Some critics say the ISO, which has no mandatory re-evaluation time limit, fails to update fire department classifications regularly and relies partially on individual fire departments to report changes that may affect their ISO rating, which can create a false sense of security. That may have been the case in Charleston, which received a Class 1 rating nine years ago and had not been reevaluated since that time.

Following the June fire, a city task force recommended about 200 changes to update the department's training and equipment. “We have made contact with Charleston to go back in for a re-survey as soon as we can align it with the water department, communications and the fire chief,” says ISO Vice President Mike Waters.

Other critics say the ISO has fallen behind the times by not awarding credit for new technologies being used and does not take into account communities' individual characteristics. That was the case last summer, when the Bigfork, Mont., Volunteer Fire Department trained extensively for an ISO evaluation in an effort to improve its ratings and lower residents' insurance premiums. The rural fire department had a split rating of Class 6 in the downtown area and Class 8 for the rest of the city.

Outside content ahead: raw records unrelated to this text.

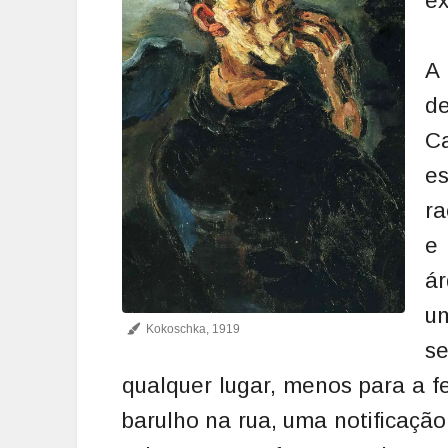
ex
A 
de
Ca
es
ra
e
ár
u
Kokoschka, 1919
s
qualquer lugar, menos para a 
barulho na rua, uma notificaçã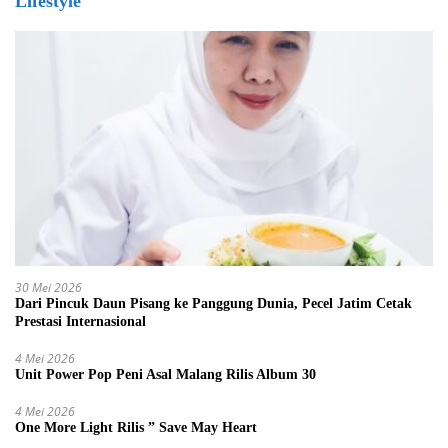
Lifestyle
30 Mei 2026
Dari Pincuk Daun Pisang ke Panggung Dunia, Pecel Jatim Cetak
Prestasi Internasional
4 Mei 2026
Unit Power Pop Peni Asal Malang Rilis Album 30
4 Mei 2026
One More Light Rilis ” Save May Heart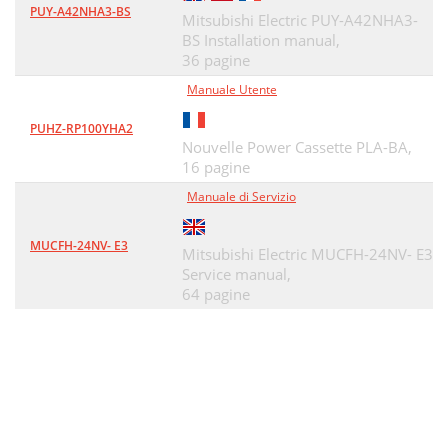
PUY-A42NHA3-BS
Mitsubishi Electric PUY-A42NHA3-
BS Installation manual,
36 pagine
Manuale Utente
PUHZ-RP100YHA2
Nouvelle Power Cassette PLA-BA,
16 pagine
Manuale di Servizio
MUCFH-24NV- E3
Mitsubishi Electric MUCFH-24NV- E3
Service manual,
64 pagine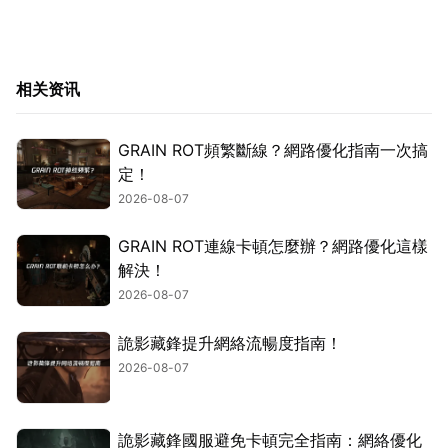
相关资讯
GRAIN ROT頻繁斷線？網路優化指南一次搞
定！
2026-08-07
GRAIN ROT連線卡頓怎麼辦？網路優化這樣
解決！
2026-08-07
詭影藏鋒提升網絡流暢度指南！
2026-08-07
詭影藏鋒國服避免卡頓完全指南：網絡優化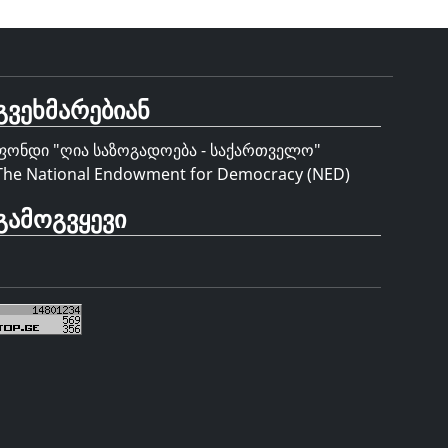
გვეხმარებიან
ფონდი "
ღია საზოგადოება - საქართველო
"
The National Endowment for Democracy (NED)
გამოგვყევი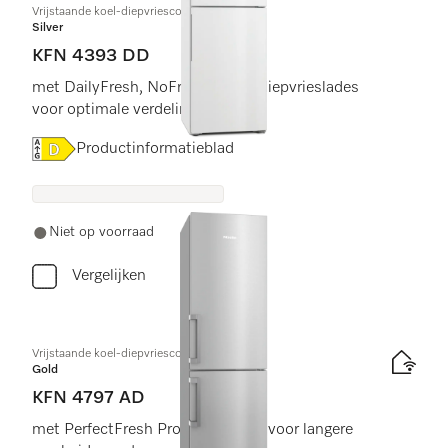
Vrijstaande koel-diepvriescombinatie
Silver
KFN 4393 DD
met DailyFresh, NoFrost en vier diepvrieslades
voor optimale verdeling.
Online Label Flag, Energielabel
Productinformatieblad
Niet op voorraad
Vergelijken
Vrijstaande koel-diepvriescombinatie
Gold
KFN 4797 AD
met PerfectFresh Pro en NoFrost voor langere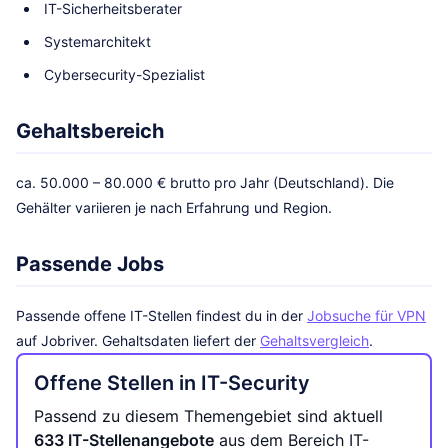
IT-Sicherheitsberater
Systemarchitekt
Cybersecurity-Spezialist
Gehaltsbereich
ca. 50.000 – 80.000 € brutto pro Jahr (Deutschland). Die
Gehälter variieren je nach Erfahrung und Region.
Passende Jobs
Passende offene IT-Stellen findest du in der
Jobsuche für VPN
auf Jobriver. Gehaltsdaten liefert der
Gehaltsvergleich
.
Offene Stellen in IT-Security
Passend zu diesem Themengebiet sind aktuell
633 IT-Stellenangebote
aus dem Bereich IT-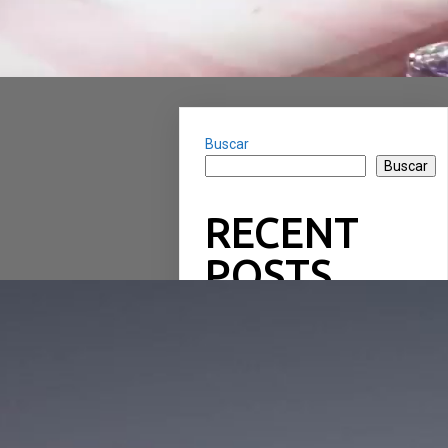
Buscar
Buscar
RECENT
POSTS
RECENT
COMMENTS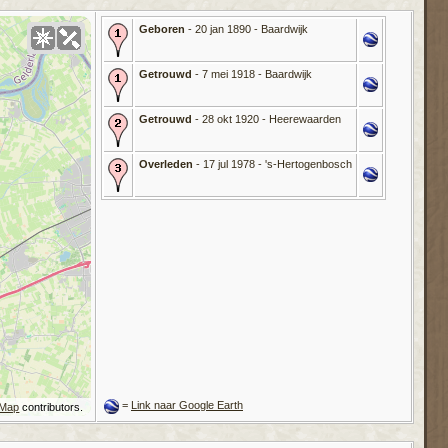
Geboren
- 20 jan 1890 - Baardwijk
Getrouwd
- 7 mei 1918 - Baardwijk
Getrouwd
- 28 okt 1920 - Heerewaarden
Overleden
- 17 jul 1978 - 's-Hertogenbosch
=
Link naar Google Earth
tMap
contributors.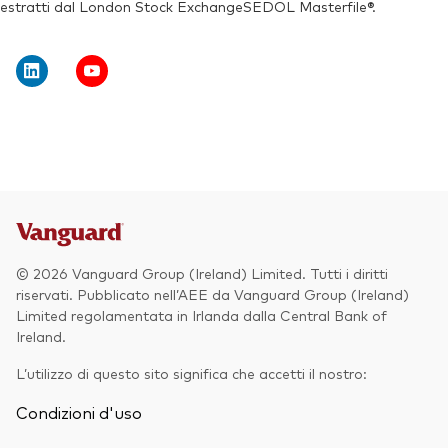
estratti dal London Stock ExchangeSEDOL Masterfile®.
© 2026 Vanguard Group (Ireland) Limited. Tutti i diritti
riservati. Pubblicato nell’AEE da Vanguard Group (Ireland)
Limited regolamentata in Irlanda dalla Central Bank of
Ireland.
L’utilizzo di questo sito significa che accetti il nostro:
Condizioni d'uso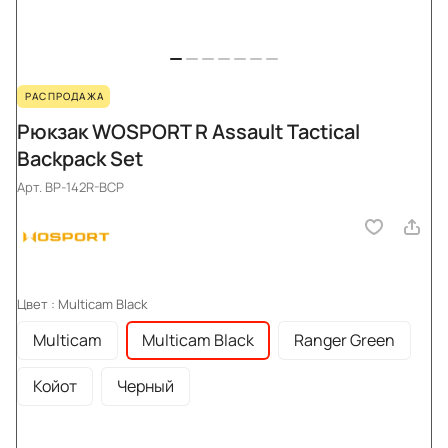
РАСПРОДАЖА
Рюкзак WOSPORT R Assault Tactical
Backpack Set
Арт.
BP-142R-BCP
Цвет :
Multicam Black
Multicam
Multicam Black
Ranger Green
Койот
Черный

The inspection netted the fire department an improved rating in the downtown area, but did not lower premiums. When Fire Chief Chuck Harris asked the ISO what the department could do to lower residents' premiums, he was told to purchase smooth bore nozzles for fire hoses — items his department considers obsolete — and 16 pike poles for their fire engine, which he says are not needed in a small town.

Harris' insurance agent told him the department would have to lower their rating to a Class 2 or 3 to see a rate reduction. “The kicker is, [doing] that would require a huge outlay of money for equipment that we would never use,” Harris says. “We train fire department personnel for all types of emergencies, such as car wrecks, medical assists, and landing helicopters, but the insurance rating system gives no credit for anything except fire [suppression],” Harris says.

ISO considers alternative means and methods so that if a fire department can show that an item serves a similar purpose to an ISO requirement, the department may get credit, says Paul Brooks, chairman for the Chantilly, Va.-based Center for Public Safety Excellence's Commission on Fire Accreditation International (CFAI), which often works with ISO. CFAI also rates fire departments' safety and efficiency, and bases its decision on more categories of behavior than ISO. “I'm not trying to be a cheerleader for ISO, but I feel often the fire service looks at the ISO role improperly,” Brooks says. “ISO can show very well that the loss per premium dollar is significantly less in better-rated communities. Fire departments should evaluate their risks and design the best deployment model for their community, and then let their rating reflect what they're doing.”

Brooks says ISO is considering incorporating some CFAI behaviors, such as performing risk assessments and writing deployment standards in response to hazards, into its rating schedule. Also, Waters says ISO is considering putting a time limit on how long a department can hold a Class 1 rating.

Annie Gentile is a Vernon, Conn.-based freelance writer.